Hilti maintains R&D spend through pandemic

Hilti Group reported a 9.6% decline in sales in 2020 to CHF 5.3 billion (€4.8 billion), with operating profits down 7% at CHF 728 million (€660 million).

Currency changes added to the decline, with revenues in local currencies down 4.3%. The 5% negative currency effect was the result of depreciating currencies in growth markets and the weaker Euro and US dollar.

Separately the company has announced its succession planning, which will include the appointment of Jahangir Doonaji as CEO from the start of January 2023.

Pandemic lockdowns in the first five months of the year had a major impact on business, and in Europe there was a clear north-south divide, with growth in Scandinavia and Central Europe and upper single-digit declines in Southern Europe.

North America was “quite robust”, with a decrease of only 4.3%. Significant reductions were recorded in the Eastern Europe/Middle East/Africa (-8.2%), Latin America (-8.1%) and Asia Pacific (-7.0%).

“2020 was a turbulent business year which also shows in our figures”, said CEO Christoph Loos. “Overall, we came through the pandemic year with a black eye and were able to avoid compromising the financial stability of our company. At the same time, we continued to invest into our strategic priorities.”

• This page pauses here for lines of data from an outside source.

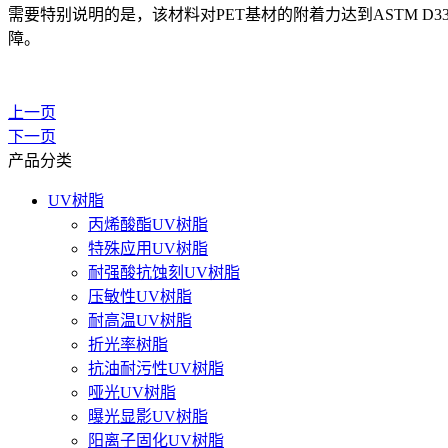
需要特别说明的是，该材料对PET基材的附着力达到ASTM D
障。
上一页
下一页
产品分类
UV树脂
丙烯酸酯UV树脂
特殊应用UV树脂
耐强酸抗蚀刻UV树脂
压敏性UV树脂
耐高温UV树脂
折光率树脂
抗油耐污性UV树脂
哑光UV树脂
曝光显影UV树脂
阳离子固化UV树脂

The company invested CHF 385 million (€349 million) on research and development in the year, a drop of just 2.5% compared to 2019.

Hilti expects a moderate economic recovery this year, which will be heavily dependent on the pandemic, with sales growth in local currencies in the upper single-digit range.

The company imposed a recruitment freeze last year, with the employee count down 1.5% to 29,549 in the year.